Workers in the Nigerian maritime industry have said all the seaports in the country will be shut down beginning from Monday in protest against the withdrawal of subsidy on petrol by the Federal Government.
They called on all port operators and those who had business to conduct in the ports to do so before Sunday, stressing that their action was in accordance with the directive by the Nigerian Labour Congress and the Trade Union of Nigeria to commence a nationwide strike to force the government to revert the pump price of fuel to N65 per litre instead of the current N141.
The workers, under the aegis of the Maritime Workers Union of Nigeria, in a statement made available to our correspondent on Thursday, stressed that until a counter directive was issued by NLC and TUC, all the nation’s ports would be closed from Monday, warning that labour would not tolerate any sabotage.
According to the President-General, MWUN, Mr. Nted Emmanuel, the planned strike is a call to duty to save the Nigerian masses from untold hardship, which the subsidy removal will bring.
He noted that though the union had no grievance with the terminal operators, it decided to join the struggle against the withdrawal of subsidy in the interest of the masses.
Emmanuel said, “We want to inform operators in the maritime sector and all those who have any business to do in the ports to ensure such business is done from now till Sunday, January 8, 2012.
“From Monday, January 9, the entire ports will be shut down in line with NLC directive over the recent hike in the pump price of petrol. We will not tolerate any act of sabotage from any operator. Unless we get a counter directive from the NLC, the ports will remain shut throughout the duration of the strike. All well meaning Nigerians should join labour to make our leaders do our wish.”

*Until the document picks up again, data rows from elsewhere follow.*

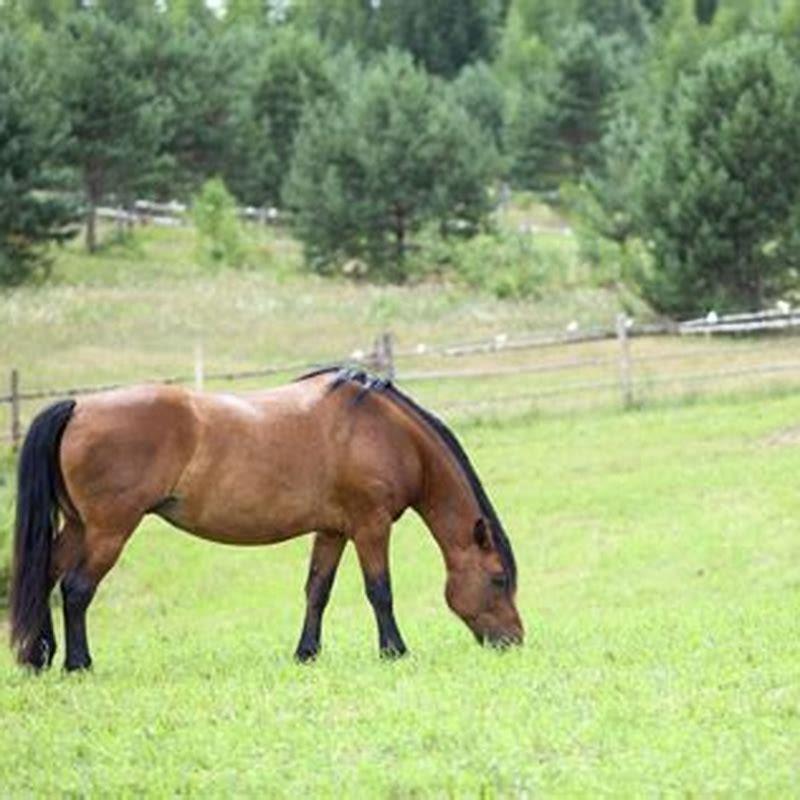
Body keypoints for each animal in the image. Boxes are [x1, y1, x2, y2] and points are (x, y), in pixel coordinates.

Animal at [9, 366, 520, 672]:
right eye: (498, 580)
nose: (515, 640)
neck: (384, 430)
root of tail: (79, 407)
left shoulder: (333, 531)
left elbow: (317, 591)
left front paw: (306, 654)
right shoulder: (370, 527)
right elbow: (380, 591)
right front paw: (394, 651)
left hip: (78, 527)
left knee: (46, 577)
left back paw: (39, 657)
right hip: (108, 530)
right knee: (76, 589)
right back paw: (78, 663)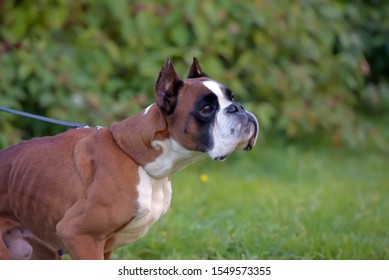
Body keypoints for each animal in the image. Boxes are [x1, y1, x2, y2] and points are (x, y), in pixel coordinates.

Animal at [0, 57, 260, 260]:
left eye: (232, 98)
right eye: (206, 109)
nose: (238, 108)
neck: (138, 158)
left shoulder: (103, 248)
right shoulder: (79, 235)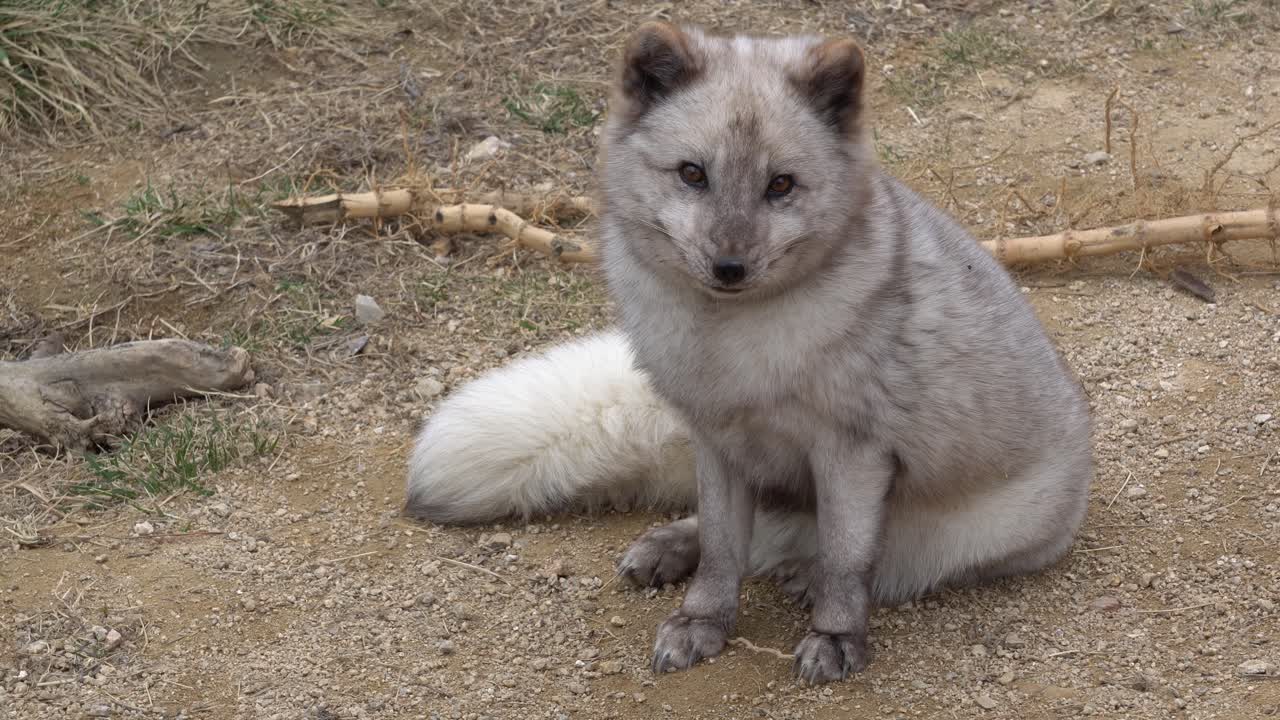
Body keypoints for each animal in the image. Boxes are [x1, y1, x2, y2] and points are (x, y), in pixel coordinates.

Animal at [405, 22, 1094, 685]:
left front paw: (836, 637)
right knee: (744, 539)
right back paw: (671, 547)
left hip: (971, 533)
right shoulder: (715, 440)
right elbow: (721, 547)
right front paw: (702, 621)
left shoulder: (853, 453)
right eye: (692, 174)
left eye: (781, 185)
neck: (724, 345)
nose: (729, 268)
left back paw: (805, 576)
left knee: (867, 561)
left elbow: (847, 559)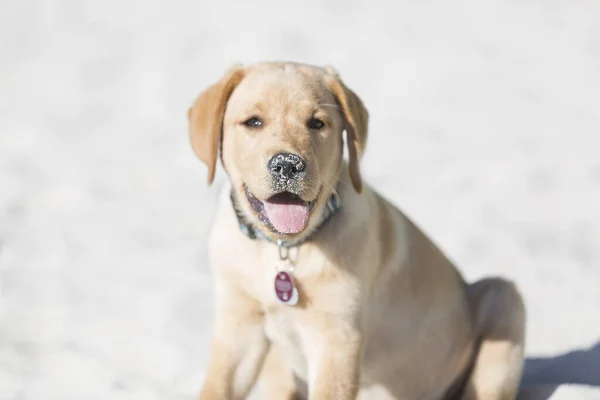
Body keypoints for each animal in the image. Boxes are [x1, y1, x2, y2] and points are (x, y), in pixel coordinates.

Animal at [188, 61, 524, 398]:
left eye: (317, 123)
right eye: (253, 122)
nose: (288, 165)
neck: (284, 250)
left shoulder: (338, 338)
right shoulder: (238, 326)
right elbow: (216, 387)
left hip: (504, 298)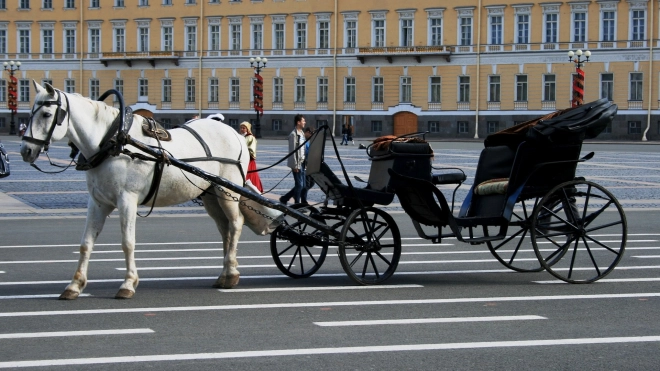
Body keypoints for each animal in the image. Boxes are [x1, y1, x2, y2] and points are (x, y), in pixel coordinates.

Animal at [20, 80, 274, 300]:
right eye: (30, 112)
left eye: (46, 114)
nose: (26, 151)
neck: (113, 142)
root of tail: (234, 133)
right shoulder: (97, 202)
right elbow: (86, 243)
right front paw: (75, 285)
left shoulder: (127, 200)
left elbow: (127, 242)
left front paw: (128, 283)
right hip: (210, 195)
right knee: (225, 229)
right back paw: (223, 274)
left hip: (226, 191)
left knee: (236, 224)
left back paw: (231, 273)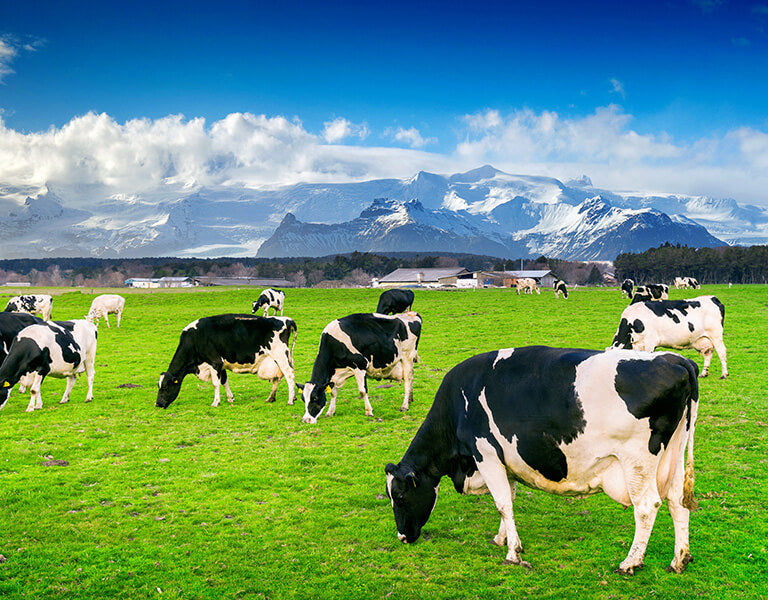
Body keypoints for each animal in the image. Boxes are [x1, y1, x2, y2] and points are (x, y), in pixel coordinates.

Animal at [156, 314, 296, 408]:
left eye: (165, 387)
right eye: (159, 386)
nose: (157, 404)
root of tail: (286, 319)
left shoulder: (214, 362)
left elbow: (215, 383)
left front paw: (215, 402)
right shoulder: (221, 365)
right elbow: (224, 381)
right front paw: (230, 398)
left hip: (280, 356)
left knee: (289, 375)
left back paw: (290, 400)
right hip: (279, 359)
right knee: (278, 377)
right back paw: (272, 398)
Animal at [388, 346, 700, 576]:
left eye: (401, 497)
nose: (402, 536)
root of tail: (675, 359)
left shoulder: (485, 454)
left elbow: (502, 502)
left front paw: (512, 553)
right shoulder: (505, 461)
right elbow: (509, 499)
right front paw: (503, 538)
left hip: (638, 461)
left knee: (647, 506)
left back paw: (630, 563)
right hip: (675, 454)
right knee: (677, 502)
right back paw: (679, 560)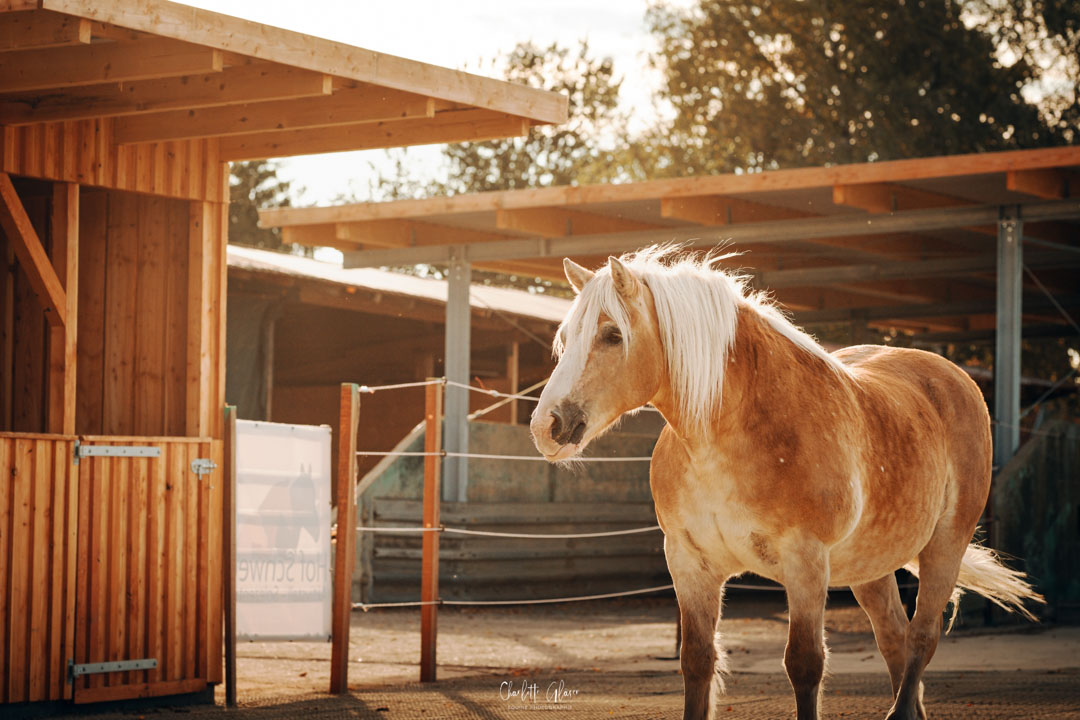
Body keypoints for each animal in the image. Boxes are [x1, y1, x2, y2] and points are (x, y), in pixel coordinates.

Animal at [527, 249, 1041, 720]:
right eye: (566, 337)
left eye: (612, 335)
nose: (547, 426)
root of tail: (955, 378)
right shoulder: (690, 562)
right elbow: (697, 662)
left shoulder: (805, 563)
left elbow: (805, 665)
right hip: (869, 568)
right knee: (895, 641)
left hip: (944, 548)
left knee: (921, 639)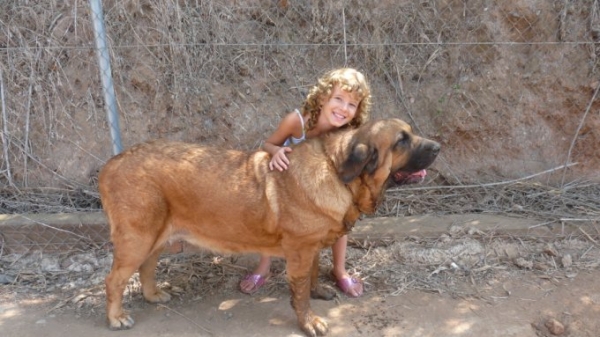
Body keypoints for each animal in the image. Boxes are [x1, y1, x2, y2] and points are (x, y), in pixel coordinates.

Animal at [97, 117, 436, 334]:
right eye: (401, 140)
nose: (438, 147)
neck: (337, 171)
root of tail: (112, 162)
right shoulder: (299, 250)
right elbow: (299, 292)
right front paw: (309, 321)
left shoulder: (310, 246)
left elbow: (313, 274)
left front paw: (318, 292)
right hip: (138, 238)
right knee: (114, 280)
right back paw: (116, 319)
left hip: (157, 237)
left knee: (146, 268)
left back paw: (153, 295)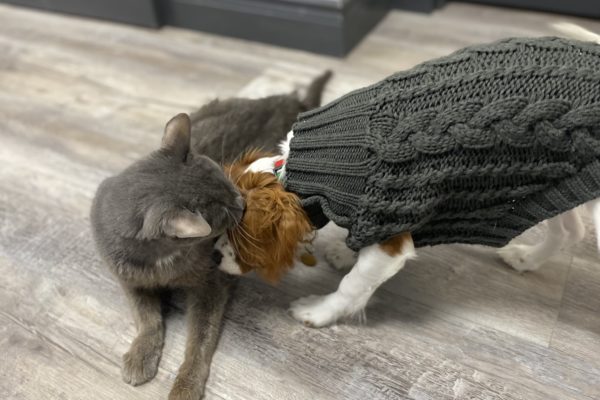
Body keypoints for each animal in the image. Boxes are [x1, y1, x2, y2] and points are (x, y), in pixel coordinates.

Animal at [89, 72, 332, 400]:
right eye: (226, 211)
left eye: (227, 181)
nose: (243, 201)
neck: (163, 265)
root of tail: (291, 101)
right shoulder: (130, 281)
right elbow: (148, 319)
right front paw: (140, 358)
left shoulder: (211, 284)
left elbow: (200, 339)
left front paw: (185, 386)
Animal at [218, 36, 600, 326]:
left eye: (239, 239)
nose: (214, 257)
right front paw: (345, 251)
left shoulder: (391, 236)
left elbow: (353, 285)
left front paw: (321, 311)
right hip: (550, 179)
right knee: (571, 230)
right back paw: (527, 259)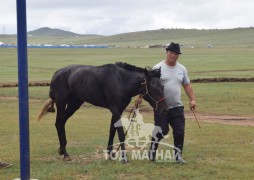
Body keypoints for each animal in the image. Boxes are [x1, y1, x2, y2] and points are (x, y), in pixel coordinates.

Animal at [37, 62, 167, 162]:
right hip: (61, 103)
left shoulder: (118, 110)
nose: (165, 109)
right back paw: (65, 153)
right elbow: (120, 133)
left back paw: (62, 150)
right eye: (153, 88)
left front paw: (111, 153)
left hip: (75, 104)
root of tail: (58, 72)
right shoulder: (115, 109)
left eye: (163, 87)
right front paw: (124, 157)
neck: (121, 81)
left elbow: (112, 130)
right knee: (59, 123)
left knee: (62, 122)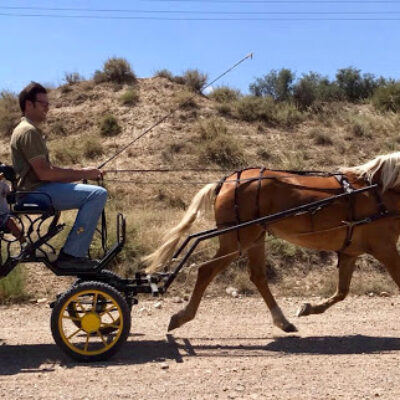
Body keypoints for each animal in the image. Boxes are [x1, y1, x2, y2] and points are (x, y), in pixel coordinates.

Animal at [144, 152, 400, 332]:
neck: (378, 191)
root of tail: (226, 181)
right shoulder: (385, 248)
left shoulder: (350, 252)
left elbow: (342, 292)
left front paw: (308, 308)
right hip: (237, 240)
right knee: (206, 270)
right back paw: (182, 316)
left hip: (254, 238)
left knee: (257, 276)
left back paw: (282, 321)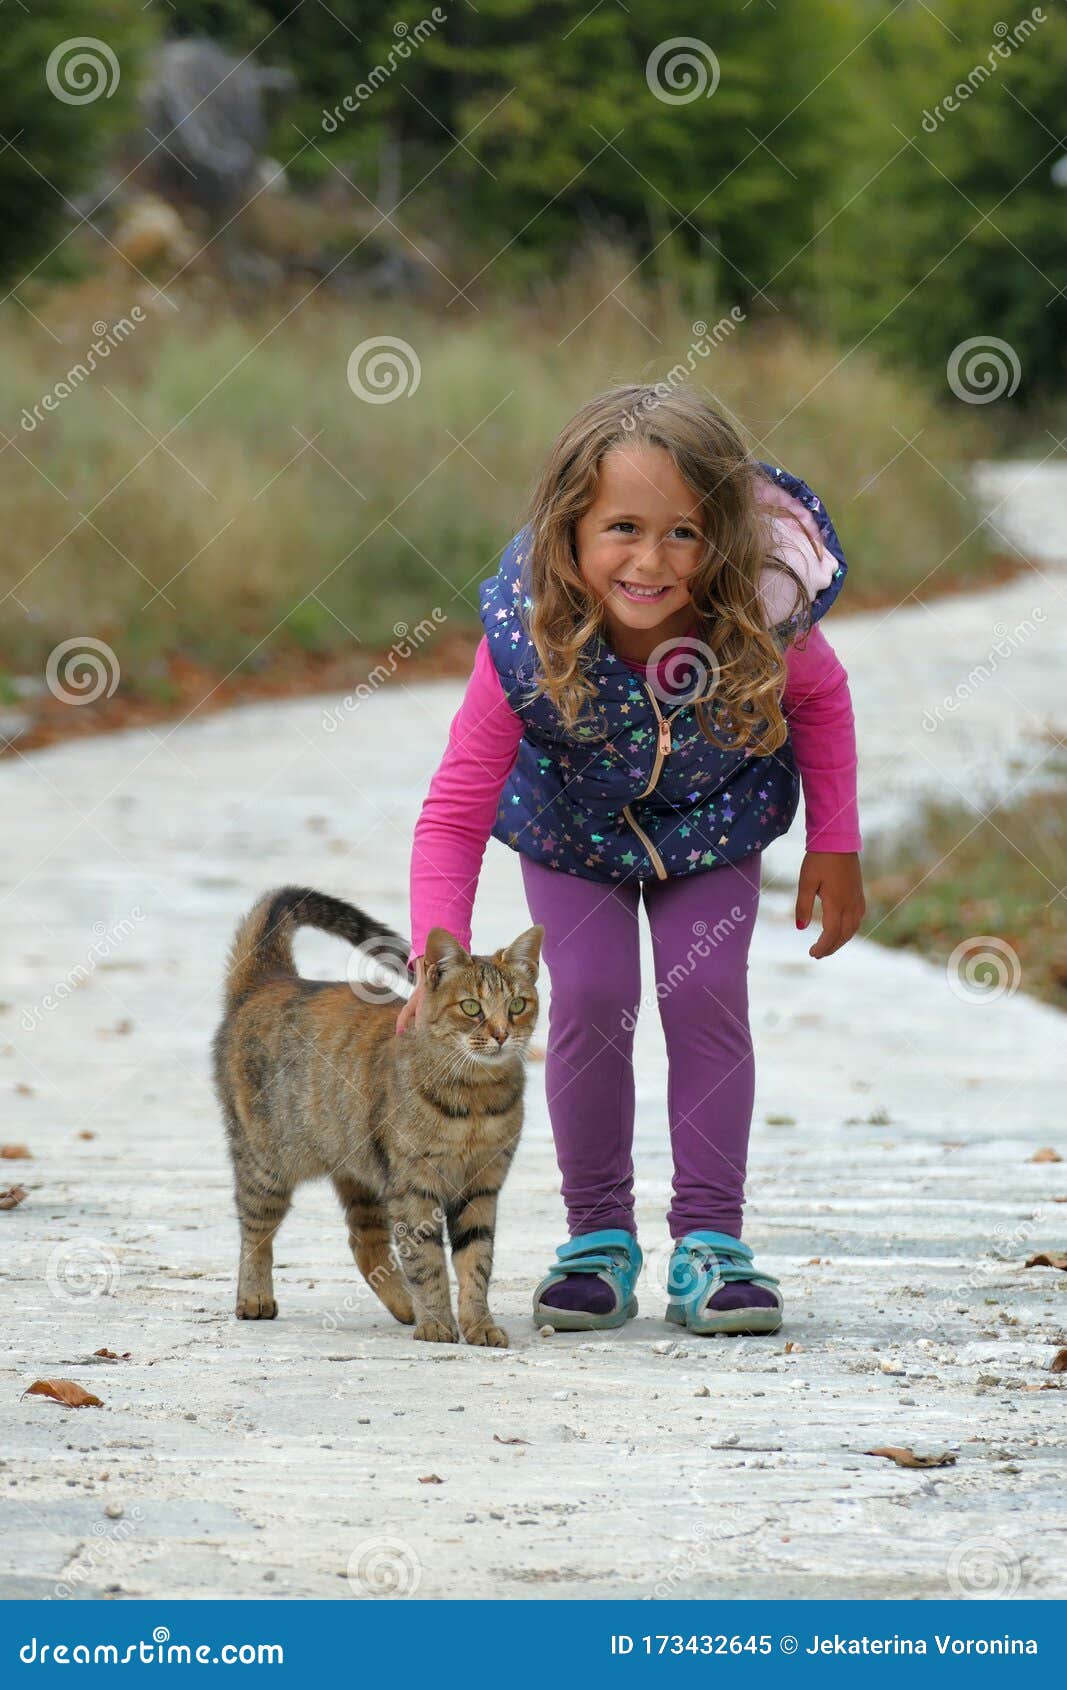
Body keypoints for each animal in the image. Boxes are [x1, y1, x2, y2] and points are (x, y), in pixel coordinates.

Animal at [213, 885, 541, 1345]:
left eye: (517, 1005)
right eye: (471, 1007)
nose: (501, 1034)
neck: (475, 1097)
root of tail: (271, 979)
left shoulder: (481, 1186)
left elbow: (475, 1262)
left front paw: (478, 1325)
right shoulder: (414, 1186)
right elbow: (427, 1262)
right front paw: (437, 1323)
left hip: (360, 1173)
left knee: (362, 1242)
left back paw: (405, 1307)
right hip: (266, 1163)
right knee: (254, 1230)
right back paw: (255, 1297)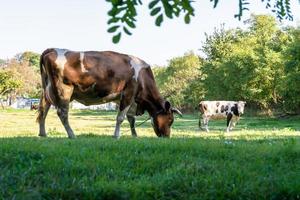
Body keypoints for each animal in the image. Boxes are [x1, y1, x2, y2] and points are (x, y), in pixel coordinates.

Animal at [35, 48, 180, 139]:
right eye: (170, 119)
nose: (167, 136)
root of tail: (53, 49)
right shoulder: (129, 92)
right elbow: (120, 117)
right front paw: (116, 136)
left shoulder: (126, 99)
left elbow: (131, 118)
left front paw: (134, 135)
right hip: (63, 90)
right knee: (62, 113)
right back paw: (72, 135)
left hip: (47, 91)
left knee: (43, 110)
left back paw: (43, 134)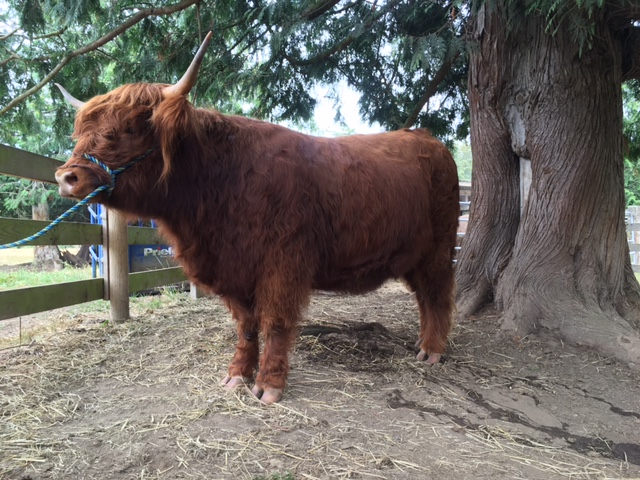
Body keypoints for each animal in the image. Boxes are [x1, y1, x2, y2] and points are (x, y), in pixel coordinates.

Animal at [55, 33, 460, 404]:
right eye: (82, 130)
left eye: (131, 128)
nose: (66, 177)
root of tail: (429, 140)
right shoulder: (235, 270)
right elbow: (247, 326)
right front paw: (237, 373)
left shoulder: (284, 265)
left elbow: (276, 323)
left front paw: (269, 384)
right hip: (413, 255)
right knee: (424, 296)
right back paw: (423, 343)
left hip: (439, 247)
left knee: (437, 294)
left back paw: (433, 350)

He added, “We are worried that instead of addressing the security challenge that has traumatised and demoralised Nigerians, the government decided to inflict more hardship on the already pauperised citizens.
“We talk of foreign investment, but there will not be foreign investment if government keeps on chasing shadows instead of practically addressing insecurity in the country. We need prayers for our leaders to do the right things and listen to the voice of the people.”
Meanwhile, the Managing Director, Nigerian Ports Authority, Mr. Sulaiman Omar, has provided a clue on why the nation’s ports have not been attractive to importers.
According to him, the ports are overstretched, as they currently handle about 100 million cargoes a year, which is 150 per cent more than they were designed for.
Omar, who said this in an interview in Lagos on Thursday, noted, “Our ports are designed to handle cargoes of about 40 million. In 2010, we handled 80 million, and last year, 100 million; the ports are overstretched.
“We have exceeded their designed capacity; the port designs then were the old designs of maximum of 13 or 14 metres draught.”
“To measure up and remain relevant, we need to attract bigger cargoes of 10,000 TEU, to draw about 16m or 17m draught. But our ports are not designed for that. So, we need deep ports and that is the only way the shipping cost will be reduced,” the NPA boss added.